Each record in the listing below is to be duplicated exactly.

— DATA FOR THIS EXERCISE —
________________________________________
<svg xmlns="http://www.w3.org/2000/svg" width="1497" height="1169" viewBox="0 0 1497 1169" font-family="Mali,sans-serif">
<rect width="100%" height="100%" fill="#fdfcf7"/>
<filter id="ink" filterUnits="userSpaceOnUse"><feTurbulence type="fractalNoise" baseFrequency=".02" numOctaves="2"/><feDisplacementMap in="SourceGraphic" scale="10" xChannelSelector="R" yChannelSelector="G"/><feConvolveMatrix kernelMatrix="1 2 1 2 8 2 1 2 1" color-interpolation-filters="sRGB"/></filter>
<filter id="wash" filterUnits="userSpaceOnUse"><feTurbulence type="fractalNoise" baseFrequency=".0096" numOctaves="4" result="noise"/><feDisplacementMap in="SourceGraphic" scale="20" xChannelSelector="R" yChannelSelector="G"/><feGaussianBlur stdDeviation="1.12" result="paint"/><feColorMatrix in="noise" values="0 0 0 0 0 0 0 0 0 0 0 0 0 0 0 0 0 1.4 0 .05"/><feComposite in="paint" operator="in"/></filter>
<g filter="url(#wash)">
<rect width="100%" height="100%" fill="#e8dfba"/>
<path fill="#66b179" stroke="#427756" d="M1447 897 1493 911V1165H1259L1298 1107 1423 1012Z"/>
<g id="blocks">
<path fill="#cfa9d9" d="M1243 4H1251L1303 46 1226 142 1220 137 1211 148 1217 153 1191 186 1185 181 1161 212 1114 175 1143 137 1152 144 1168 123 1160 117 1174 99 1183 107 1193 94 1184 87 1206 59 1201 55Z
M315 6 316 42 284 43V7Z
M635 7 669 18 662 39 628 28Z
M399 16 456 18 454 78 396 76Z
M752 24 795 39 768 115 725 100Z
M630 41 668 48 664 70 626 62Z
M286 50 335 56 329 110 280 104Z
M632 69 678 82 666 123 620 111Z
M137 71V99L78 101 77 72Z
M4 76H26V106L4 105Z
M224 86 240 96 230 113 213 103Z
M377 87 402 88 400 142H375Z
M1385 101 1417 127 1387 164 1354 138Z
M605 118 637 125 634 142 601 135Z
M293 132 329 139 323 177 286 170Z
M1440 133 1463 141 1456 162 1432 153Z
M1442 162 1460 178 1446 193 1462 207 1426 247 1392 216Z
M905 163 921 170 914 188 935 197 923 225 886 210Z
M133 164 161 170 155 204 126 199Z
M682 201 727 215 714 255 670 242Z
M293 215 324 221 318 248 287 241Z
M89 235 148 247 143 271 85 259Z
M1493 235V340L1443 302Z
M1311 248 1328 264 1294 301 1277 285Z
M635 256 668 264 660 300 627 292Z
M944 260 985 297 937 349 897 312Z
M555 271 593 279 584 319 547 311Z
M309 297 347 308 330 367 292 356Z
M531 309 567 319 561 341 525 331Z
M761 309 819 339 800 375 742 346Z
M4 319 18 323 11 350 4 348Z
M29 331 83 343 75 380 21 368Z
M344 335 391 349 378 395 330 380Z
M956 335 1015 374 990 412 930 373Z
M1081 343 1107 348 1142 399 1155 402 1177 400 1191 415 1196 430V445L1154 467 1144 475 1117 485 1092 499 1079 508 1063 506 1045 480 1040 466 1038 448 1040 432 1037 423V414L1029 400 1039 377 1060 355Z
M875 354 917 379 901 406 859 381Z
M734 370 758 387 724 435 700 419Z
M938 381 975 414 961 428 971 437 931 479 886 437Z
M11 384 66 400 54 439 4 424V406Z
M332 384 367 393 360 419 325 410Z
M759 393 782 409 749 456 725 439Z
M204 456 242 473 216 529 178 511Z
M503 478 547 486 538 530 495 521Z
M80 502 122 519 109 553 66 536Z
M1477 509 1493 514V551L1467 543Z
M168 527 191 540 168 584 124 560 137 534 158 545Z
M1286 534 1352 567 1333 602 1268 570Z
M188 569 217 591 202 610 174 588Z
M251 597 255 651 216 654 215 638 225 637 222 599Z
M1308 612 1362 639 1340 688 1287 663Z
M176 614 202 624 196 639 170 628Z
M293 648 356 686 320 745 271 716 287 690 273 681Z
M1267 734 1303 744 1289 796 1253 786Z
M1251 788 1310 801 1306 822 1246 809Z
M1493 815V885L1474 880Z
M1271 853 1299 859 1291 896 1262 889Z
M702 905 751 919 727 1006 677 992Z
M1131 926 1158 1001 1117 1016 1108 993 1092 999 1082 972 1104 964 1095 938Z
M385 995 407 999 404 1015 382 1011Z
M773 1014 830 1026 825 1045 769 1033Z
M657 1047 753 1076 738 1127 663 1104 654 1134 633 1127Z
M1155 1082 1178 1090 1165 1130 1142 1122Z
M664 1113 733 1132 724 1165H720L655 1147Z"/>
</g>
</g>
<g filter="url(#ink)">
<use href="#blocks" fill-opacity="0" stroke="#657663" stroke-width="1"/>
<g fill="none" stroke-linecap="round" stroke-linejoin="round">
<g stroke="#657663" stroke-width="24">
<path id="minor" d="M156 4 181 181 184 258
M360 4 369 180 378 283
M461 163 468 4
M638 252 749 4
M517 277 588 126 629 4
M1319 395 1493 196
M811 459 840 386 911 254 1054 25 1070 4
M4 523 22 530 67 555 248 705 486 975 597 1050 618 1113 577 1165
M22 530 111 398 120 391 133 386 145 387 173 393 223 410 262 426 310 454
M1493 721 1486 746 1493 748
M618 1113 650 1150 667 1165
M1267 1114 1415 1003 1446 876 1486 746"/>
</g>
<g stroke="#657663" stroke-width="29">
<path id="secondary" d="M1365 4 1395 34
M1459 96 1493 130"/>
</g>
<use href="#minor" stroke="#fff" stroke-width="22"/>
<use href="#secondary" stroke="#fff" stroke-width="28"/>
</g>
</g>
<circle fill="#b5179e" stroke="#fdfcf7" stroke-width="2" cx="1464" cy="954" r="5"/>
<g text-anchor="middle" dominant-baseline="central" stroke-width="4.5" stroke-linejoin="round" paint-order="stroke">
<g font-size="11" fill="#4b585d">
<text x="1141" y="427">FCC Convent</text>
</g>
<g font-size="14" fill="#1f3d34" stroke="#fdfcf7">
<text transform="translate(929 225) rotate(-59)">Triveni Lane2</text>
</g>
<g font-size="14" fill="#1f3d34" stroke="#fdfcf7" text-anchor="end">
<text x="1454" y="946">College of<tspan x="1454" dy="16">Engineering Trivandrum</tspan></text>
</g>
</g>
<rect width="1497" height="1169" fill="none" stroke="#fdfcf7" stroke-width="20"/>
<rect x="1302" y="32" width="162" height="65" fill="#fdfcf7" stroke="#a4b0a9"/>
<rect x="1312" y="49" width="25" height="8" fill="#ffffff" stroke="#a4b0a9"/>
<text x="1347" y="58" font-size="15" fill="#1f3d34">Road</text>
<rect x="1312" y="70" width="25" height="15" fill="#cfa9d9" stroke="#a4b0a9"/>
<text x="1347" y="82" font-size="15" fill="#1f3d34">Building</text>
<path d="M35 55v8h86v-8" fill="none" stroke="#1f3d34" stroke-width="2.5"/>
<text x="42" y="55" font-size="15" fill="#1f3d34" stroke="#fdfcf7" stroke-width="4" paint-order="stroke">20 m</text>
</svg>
________________________________________
— SOLUTION FOR THIS EXERCISE —
<svg xmlns="http://www.w3.org/2000/svg" width="1497" height="1169" viewBox="0 0 1497 1169" font-family="Mali,sans-serif">
<rect width="100%" height="100%" fill="#fdfcf7"/>
<filter id="ink" filterUnits="userSpaceOnUse"><feTurbulence type="fractalNoise" baseFrequency=".02" numOctaves="2"/><feDisplacementMap in="SourceGraphic" scale="10" xChannelSelector="R" yChannelSelector="G"/><feConvolveMatrix kernelMatrix="1 2 1 2 8 2 1 2 1" color-interpolation-filters="sRGB"/></filter>
<filter id="wash" filterUnits="userSpaceOnUse"><feTurbulence type="fractalNoise" baseFrequency=".0096" numOctaves="4" result="noise"/><feDisplacementMap in="SourceGraphic" scale="20" xChannelSelector="R" yChannelSelector="G"/><feGaussianBlur stdDeviation="1.12" result="paint"/><feColorMatrix in="noise" values="0 0 0 0 0 0 0 0 0 0 0 0 0 0 0 0 0 1.4 0 .05"/><feComposite in="paint" operator="in"/></filter>
<g filter="url(#wash)">
<rect width="100%" height="100%" fill="#e8dfba"/>
<path fill="#66b179" stroke="#427756" d="M1447 897 1493 911V1165H1259L1298 1107 1423 1012Z"/>
<g id="blocks">
<path fill="#cfa9d9" d="M1243 4H1251L1303 46 1226 142 1220 137 1211 148 1217 153 1191 186 1185 181 1161 212 1114 175 1143 137 1152 144 1168 123 1160 117 1174 99 1183 107 1193 94 1184 87 1206 59 1201 55Z
M315 6 316 42 284 43V7Z
M635 7 669 18 662 39 628 28Z
M399 16 456 18 454 78 396 76Z
M752 24 795 39 768 115 725 100Z
M630 41 668 48 664 70 626 62Z
M286 50 335 56 329 110 280 104Z
M632 69 678 82 666 123 620 111Z
M137 71V99L78 101 77 72Z
M4 76H26V106L4 105Z
M224 86 240 96 230 113 213 103Z
M377 87 402 88 400 142H375Z
M1385 101 1417 127 1387 164 1354 138Z
M605 118 637 125 634 142 601 135Z
M293 132 329 139 323 177 286 170Z
M1440 133 1463 141 1456 162 1432 153Z
M1442 162 1460 178 1446 193 1462 207 1426 247 1392 216Z
M905 163 921 170 914 188 935 197 923 225 886 210Z
M133 164 161 170 155 204 126 199Z
M682 201 727 215 714 255 670 242Z
M293 215 324 221 318 248 287 241Z
M89 235 148 247 143 271 85 259Z
M1493 235V340L1443 302Z
M1311 248 1328 264 1294 301 1277 285Z
M635 256 668 264 660 300 627 292Z
M944 260 985 297 937 349 897 312Z
M555 271 593 279 584 319 547 311Z
M309 297 347 308 330 367 292 356Z
M531 309 567 319 561 341 525 331Z
M761 309 819 339 800 375 742 346Z
M4 319 18 323 11 350 4 348Z
M29 331 83 343 75 380 21 368Z
M344 335 391 349 378 395 330 380Z
M956 335 1015 374 990 412 930 373Z
M1081 343 1107 348 1142 399 1155 402 1177 400 1191 415 1196 430V445L1154 467 1144 475 1117 485 1092 499 1079 508 1063 506 1045 480 1040 466 1038 448 1040 432 1037 423V414L1029 400 1039 377 1060 355Z
M875 354 917 379 901 406 859 381Z
M734 370 758 387 724 435 700 419Z
M938 381 975 414 961 428 971 437 931 479 886 437Z
M11 384 66 400 54 439 4 424V406Z
M332 384 367 393 360 419 325 410Z
M759 393 782 409 749 456 725 439Z
M204 456 242 473 216 529 178 511Z
M503 478 547 486 538 530 495 521Z
M80 502 122 519 109 553 66 536Z
M1477 509 1493 514V551L1467 543Z
M168 527 191 540 168 584 124 560 137 534 158 545Z
M1286 534 1352 567 1333 602 1268 570Z
M188 569 217 591 202 610 174 588Z
M251 597 255 651 216 654 215 638 225 637 222 599Z
M1308 612 1362 639 1340 688 1287 663Z
M176 614 202 624 196 639 170 628Z
M293 648 356 686 320 745 271 716 287 690 273 681Z
M1267 734 1303 744 1289 796 1253 786Z
M1251 788 1310 801 1306 822 1246 809Z
M1493 815V885L1474 880Z
M1271 853 1299 859 1291 896 1262 889Z
M702 905 751 919 727 1006 677 992Z
M1131 926 1158 1001 1117 1016 1108 993 1092 999 1082 972 1104 964 1095 938Z
M385 995 407 999 404 1015 382 1011Z
M773 1014 830 1026 825 1045 769 1033Z
M657 1047 753 1076 738 1127 663 1104 654 1134 633 1127Z
M1155 1082 1178 1090 1165 1130 1142 1122Z
M664 1113 733 1132 724 1165H720L655 1147Z"/>
</g>
</g>
<g filter="url(#ink)">
<use href="#blocks" fill-opacity="0" stroke="#657663" stroke-width="1"/>
<g fill="none" stroke-linecap="round" stroke-linejoin="round">
<g stroke="#657663" stroke-width="24">
<path id="minor" d="M156 4 181 181 184 258
M360 4 369 180 378 283
M461 163 468 4
M638 252 749 4
M517 277 588 126 629 4
M1319 395 1493 196
M811 459 840 386 911 254 1054 25 1070 4
M4 523 22 530 67 555 248 705 486 975 597 1050 618 1113 577 1165
M22 530 111 398 120 391 133 386 145 387 173 393 223 410 262 426 310 454
M1493 721 1486 746 1493 748
M618 1113 650 1150 667 1165
M1267 1114 1415 1003 1446 876 1486 746"/>
</g>
<g stroke="#657663" stroke-width="29">
<path id="secondary" d="M1365 4 1395 34
M1459 96 1493 130"/>
</g>
<use href="#minor" stroke="#fff" stroke-width="22"/>
<use href="#secondary" stroke="#fff" stroke-width="28"/>
</g>
</g>
<circle fill="#b5179e" stroke="#fdfcf7" stroke-width="2" cx="1464" cy="954" r="5"/>
<g text-anchor="middle" dominant-baseline="central" stroke-width="4.5" stroke-linejoin="round" paint-order="stroke">
<g font-size="11" fill="#4b585d">
<text x="1141" y="427">FCC Convent</text>
</g>
<g font-size="14" fill="#1f3d34" stroke="#fdfcf7">
<text transform="translate(929 225) rotate(-59)">Triveni Lane2</text>
</g>
<g font-size="14" fill="#1f3d34" stroke="#fdfcf7" text-anchor="end">
<text x="1454" y="946">College of<tspan x="1454" dy="16">Engineering Trivandrum</tspan></text>
</g>
</g>
<rect width="1497" height="1169" fill="none" stroke="#fdfcf7" stroke-width="20"/>
<rect x="1302" y="32" width="162" height="65" fill="#fdfcf7" stroke="#a4b0a9"/>
<rect x="1312" y="49" width="25" height="8" fill="#ffffff" stroke="#a4b0a9"/>
<text x="1347" y="58" font-size="15" fill="#1f3d34">Road</text>
<rect x="1312" y="70" width="25" height="15" fill="#cfa9d9" stroke="#a4b0a9"/>
<text x="1347" y="82" font-size="15" fill="#1f3d34">Building</text>
<path d="M35 55v8h86v-8" fill="none" stroke="#1f3d34" stroke-width="2.5"/>
<text x="42" y="55" font-size="15" fill="#1f3d34" stroke="#fdfcf7" stroke-width="4" paint-order="stroke">20 m</text>
</svg>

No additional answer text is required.